Mme Rioux souligne que cette décision est d’autant plus dure à accepter que quatre des neuf commissaires ont apporté leur soutien à une meilleure représentation pour les Acadiens de Chéticamp. Glenn Graham, Mike Kelloway, Paul Gaudet, de Saulnierville, et Léonard LeFort, de Chéticamp, signent une lettre d’opposition pour expliquer leur position.

« Nous sommes déçus que nous n’ayons pas pu, en tant que collectif, renforcer la représentation effective de Chéticamp et des environs », écrivent-ils, soulignant que dans la configuration actuelle, seuls deux Acadiens ont été élus dans la circonscription d’Inverness, ce qui a privé les Acadiens francophones de parler avec leurs élus en français, dans une région qui, souligne-t-il, est menacée par l’assimilation.

Si les neuf commissaires ont signé le rapport final, ces quatre « dissidents » estiment que la commission aurait pu aller plus loin sur cette question.

« Pour le moment, nous pensons que les Acadiens de Chéticamp et des villages environnants se voient une fois de plus figés dans une représentation insuffisante. »

Démarchage politique

L’organisme porte-parole des francophones et Acadiens de la Nouvelle-Écosse annonce qu’il interviendra devant le Comité de modifications aux lois pour réitérer l’importance d’une nouvelle circonscription électorale pour Chéticamp et demander de modifier le projet de loi en conséquence.

La directrice générale de la FANE, Marie-Claude Rioux. Capture écran TFO

« La décision de la Commission relative à Chéticamp était partagée et il a fallu qu’un seul vote des membres de la Commission pour éliminer la possibilité d’une circonscription pour cette région », déclare le président de la FANE, Norbert LeBlanc. « La Fédération acadienne utilisera également les recommandations de la Commission pour inciter le gouvernement à accorder un appui tangible au développement économique et social de Chéticamp. »

Pour M. Doucet, la communauté acadienne doit continuer à pousser.

« Je comprends et partage la déception pour Chéticamp, mais tout n’est pas perdu loin de là. Il y a des progrès qui ont été faits avec quatre commissaires qui appuient l’idée et le fait qu’on en parle. »

La FANE se prépare également à porter la question sur le terrain politique.

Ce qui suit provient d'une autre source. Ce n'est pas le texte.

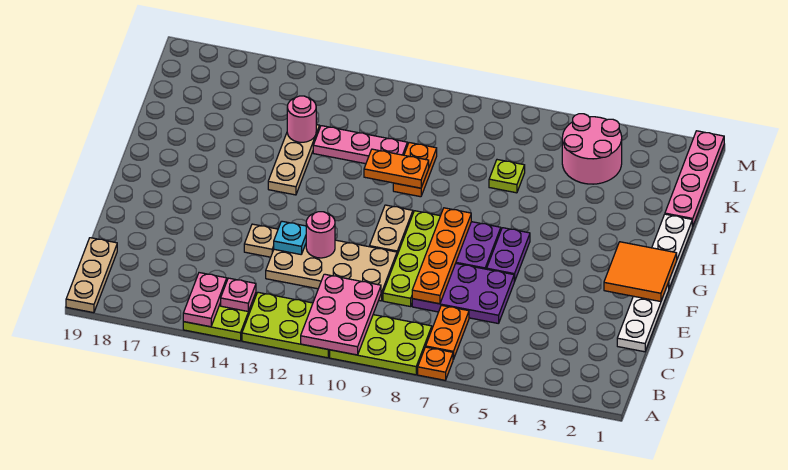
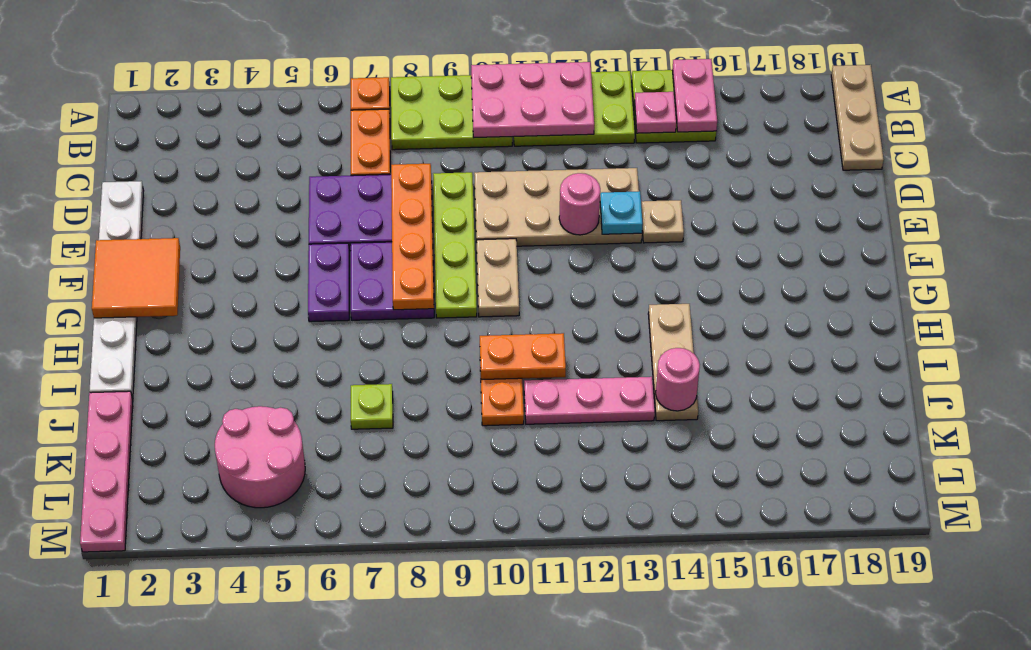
pink plate A10:C11 level 2 -> pink plate A10:B12 level 2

« Pour nous, Chéticamp fait partie des quatre piliers de la communauté acadienne. La région a été doublement marginalisée en n’ayant pas de député pour protéger ses intérêts. On va aller devant le Comité de modifications aux lois, sans doute cet automne, mais aussi rencontrer les partis politiques et le gouvernement », prévient Mme Rioux.